The alleged involvement of the Indian Olympic Association Secretary General Lalit Bhanot in the controversies at the 2010 Commonwealth Games had serious repercussions for India at the 2014 winter Olympics in Sochi.

With Bhanot’s name being attached to the allegations of corruption, unsafe construction, and a lack of security at the 2010 Commonwealth Games, the IOC banned India from competing at Sochi 2014. That said, three Indian athletes were still permitted to compete as Independent Olympic Participants, with the Olympic flag taking the place of India’s flag at the opening ceremonies. India’s flag would fly by the closing ceremonies, however, as the ban was lifted partway through the Games when the Indian Olympic Association elected a new president.


2 Kuwait

Independent athlete Aldeehani wins gold in Men’s Double Trap

Following Kuwait’s return to the Olympics at the London Games in 2012, the country again received a ban by the IOC at the 2016 summer Olympics in Rio de Janeiro, Brazil. Kuwaiti athletes could only compete as independents that year due to political interference in the country’s Olympic committee.

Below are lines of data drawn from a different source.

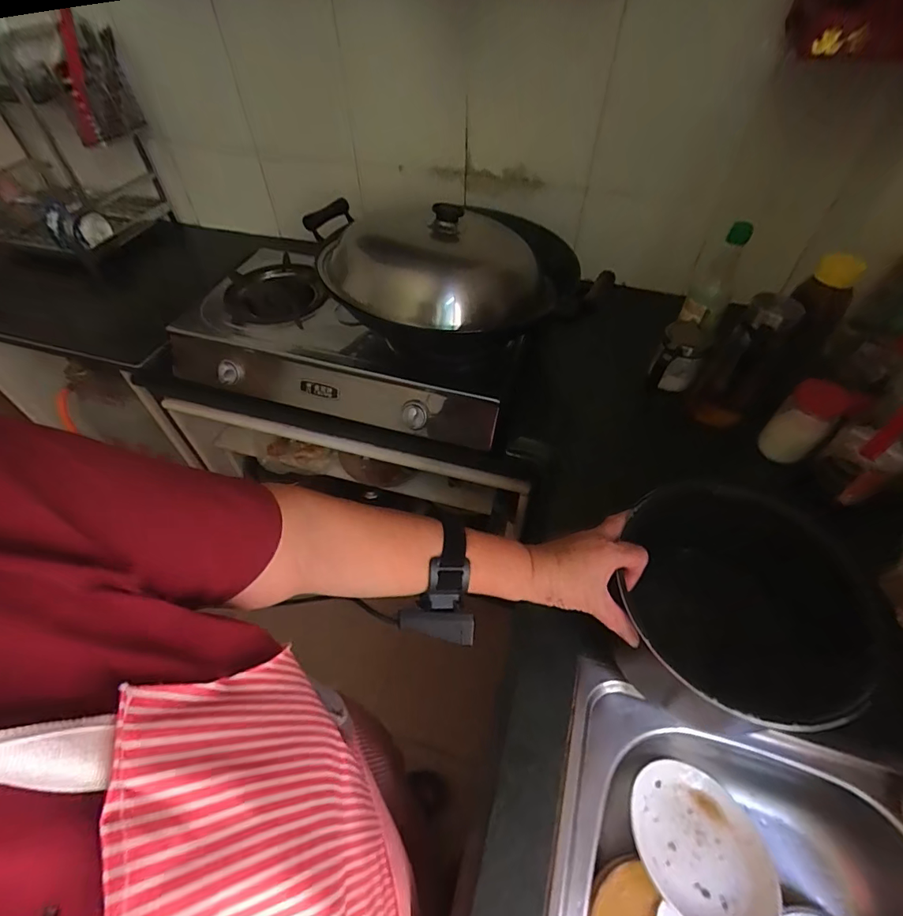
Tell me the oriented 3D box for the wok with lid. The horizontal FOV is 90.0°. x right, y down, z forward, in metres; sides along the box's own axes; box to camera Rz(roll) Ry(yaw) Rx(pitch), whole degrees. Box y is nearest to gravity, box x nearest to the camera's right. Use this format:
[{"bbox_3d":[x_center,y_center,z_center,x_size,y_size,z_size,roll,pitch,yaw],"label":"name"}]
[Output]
[{"bbox_3d":[-0.023,-0.307,0.809,0.385,0.238,0.338,-9,52,-8],"label":"wok with lid"}]

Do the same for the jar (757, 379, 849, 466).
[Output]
[{"bbox_3d":[0.509,-0.050,0.657,0.059,0.117,0.068,-35,59,-25],"label":"jar"}]

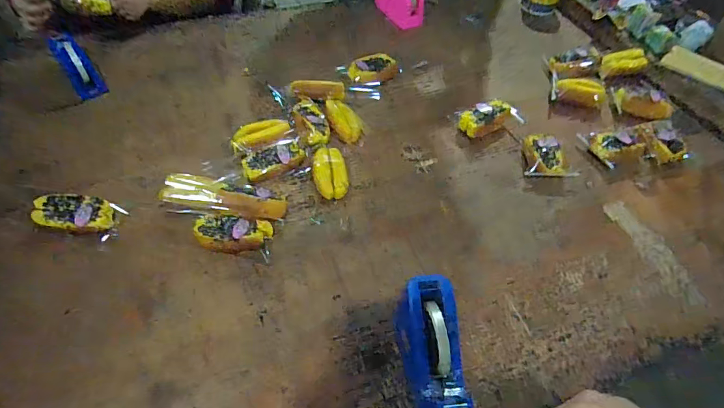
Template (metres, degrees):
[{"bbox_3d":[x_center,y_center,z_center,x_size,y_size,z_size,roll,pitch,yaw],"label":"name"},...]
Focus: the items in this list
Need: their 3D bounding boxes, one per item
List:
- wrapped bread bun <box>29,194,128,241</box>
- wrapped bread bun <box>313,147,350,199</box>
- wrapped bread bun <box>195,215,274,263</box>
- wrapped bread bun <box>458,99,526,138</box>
[{"bbox_3d":[-0.500,0.016,0.726,0.129,0.052,0.076,7,54,2],"label":"wrapped bread bun"},{"bbox_3d":[-0.062,-0.061,0.812,0.069,0.040,0.111,-8,55,-9],"label":"wrapped bread bun"},{"bbox_3d":[-0.223,0.053,0.716,0.131,0.039,0.065,7,54,2],"label":"wrapped bread bun"},{"bbox_3d":[0.287,-0.198,0.929,0.142,0.045,0.082,-17,56,-15],"label":"wrapped bread bun"}]

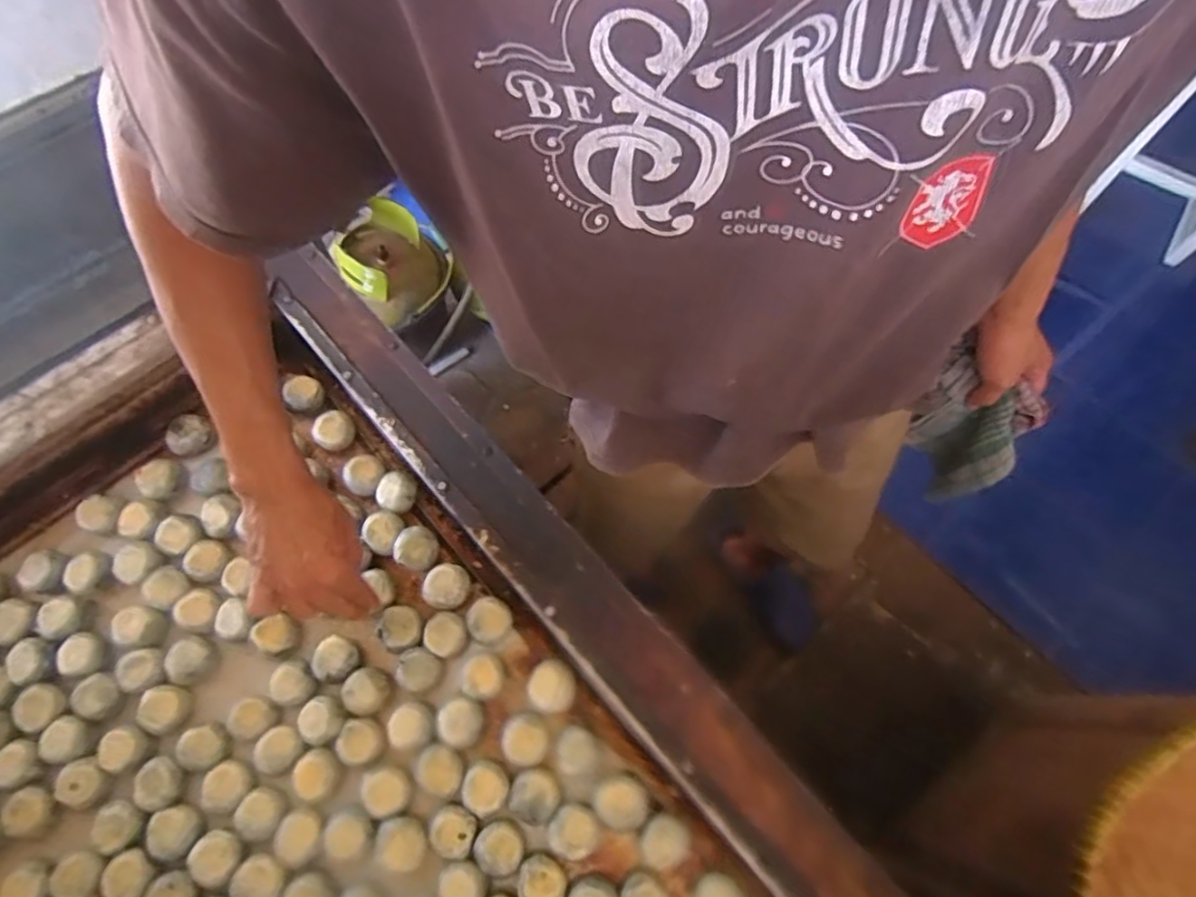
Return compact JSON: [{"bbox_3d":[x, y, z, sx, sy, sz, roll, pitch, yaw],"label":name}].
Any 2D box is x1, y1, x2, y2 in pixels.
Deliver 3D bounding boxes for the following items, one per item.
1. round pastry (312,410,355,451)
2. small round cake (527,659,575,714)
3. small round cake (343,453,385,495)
[{"bbox_3d":[-0.271,-0.018,0.664,0.039,0.024,0.032,-35,73,-10],"label":"round pastry"},{"bbox_3d":[-0.039,0.200,0.547,0.038,0.023,0.041,-1,71,2],"label":"small round cake"},{"bbox_3d":[-0.231,0.026,0.640,0.033,0.023,0.039,35,75,13],"label":"small round cake"}]

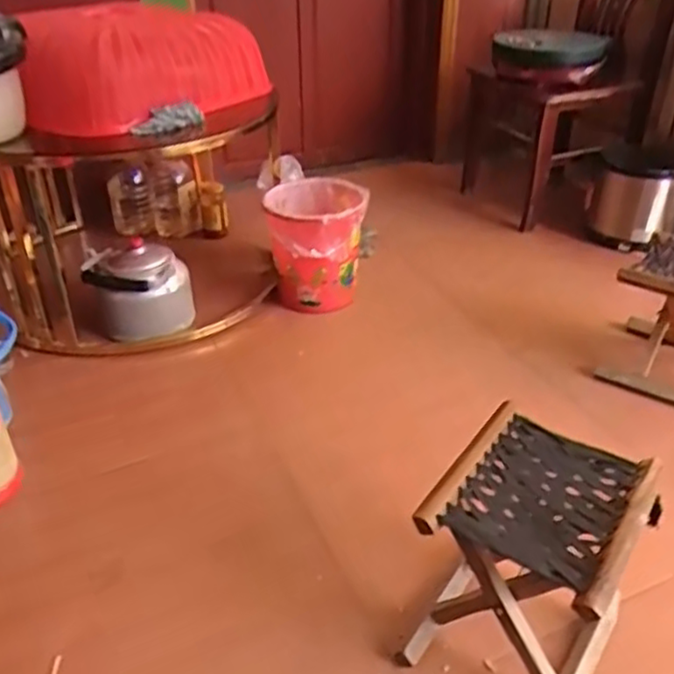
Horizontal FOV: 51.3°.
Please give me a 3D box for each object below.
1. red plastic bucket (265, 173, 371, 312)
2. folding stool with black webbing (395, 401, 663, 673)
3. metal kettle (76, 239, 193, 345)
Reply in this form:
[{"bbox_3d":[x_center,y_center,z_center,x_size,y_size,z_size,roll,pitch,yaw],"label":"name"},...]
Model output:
[{"bbox_3d":[-0.054,-0.227,1.732,0.227,0.274,0.267,-7,34,-8],"label":"red plastic bucket"},{"bbox_3d":[0.251,0.293,0.917,0.220,0.254,0.271,21,40,29],"label":"folding stool with black webbing"},{"bbox_3d":[-0.460,-0.101,1.640,0.219,0.197,0.183,-15,36,-19],"label":"metal kettle"}]

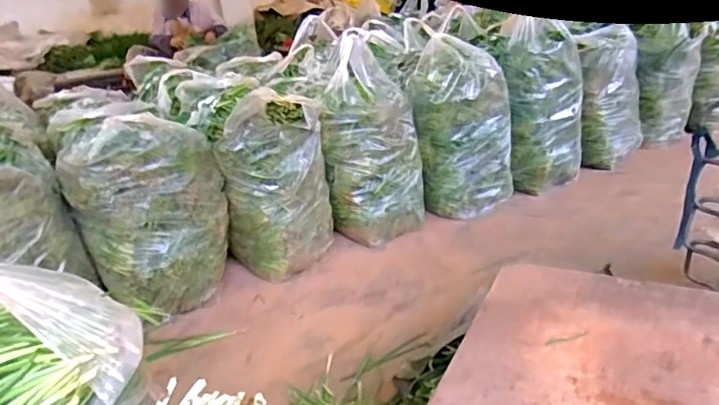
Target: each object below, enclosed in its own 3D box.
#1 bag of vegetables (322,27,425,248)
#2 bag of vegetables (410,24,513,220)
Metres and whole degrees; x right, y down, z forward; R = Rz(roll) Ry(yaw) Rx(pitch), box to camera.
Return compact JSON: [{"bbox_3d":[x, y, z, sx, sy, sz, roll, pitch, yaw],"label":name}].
[{"bbox_3d":[0.050,-0.166,1.655,0.279,0.561,0.221,-2,23,7],"label":"bag of vegetables"},{"bbox_3d":[0.350,-0.236,1.835,0.317,0.550,0.283,2,24,16],"label":"bag of vegetables"}]

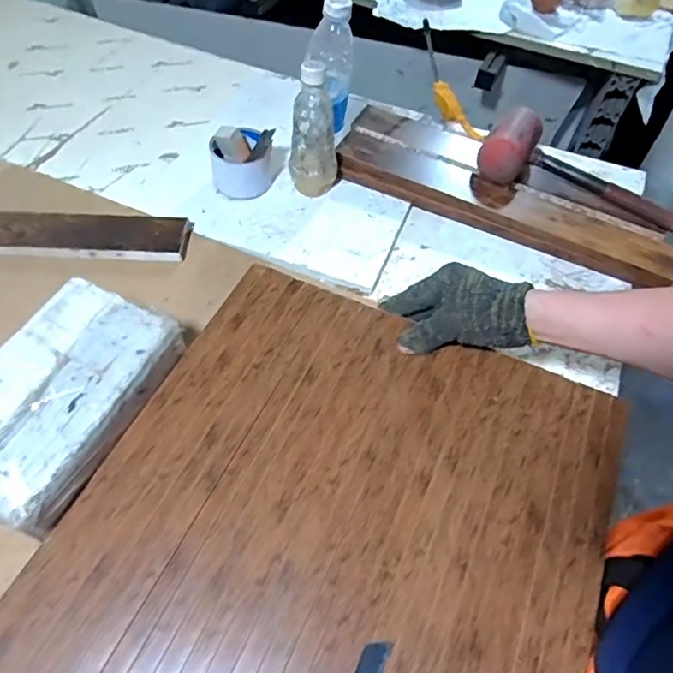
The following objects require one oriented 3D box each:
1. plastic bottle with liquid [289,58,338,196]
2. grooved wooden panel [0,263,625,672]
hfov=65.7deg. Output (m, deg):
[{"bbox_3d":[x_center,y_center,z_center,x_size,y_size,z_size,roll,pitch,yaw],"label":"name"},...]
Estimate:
[{"bbox_3d":[-0.027,-0.257,0.665,0.062,0.157,0.059,4,57,-2],"label":"plastic bottle with liquid"},{"bbox_3d":[-0.007,0.162,0.395,0.383,0.019,0.446,23,58,10],"label":"grooved wooden panel"}]

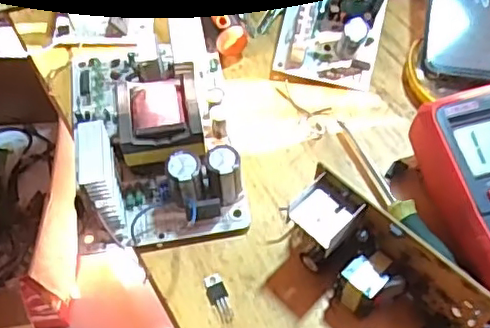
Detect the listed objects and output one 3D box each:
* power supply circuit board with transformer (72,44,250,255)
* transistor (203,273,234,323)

Even so, Kuwait still managed to add to the number of firsts that took place at Rio 2016. In addition to the Games being the first Olympics held in South America and the first appearances of Kosovo and South Sudan, Kuwaiti target shooter Fehaid Al-Deehani became the first independent to win a gold medal for his performance in men’s double trap.

1 Russia

Russian athletes banned from Rio 2016 – BBC News

Perhaps the most infamous instance of a country being banned from the Olympics is when Russian state officials were caught providing its athletes with illicit performance-enhancing drugs. Almost every sizable sporting competition since has banned the Russian Federation from participating due to their violation of anti-doping legislation, with the most significant punishment coming from the Olympics.

The IOC has stripped Russia of a record 43 Olympic medals and prohibited the country from competing since the scandal was brought to light in 2016. Russian athletes now compete under the Olympic flag, which identified them as the Olympic Athletes from Russia in 2018 and the Russian Olympic Committee athletes in 2021 and 2022.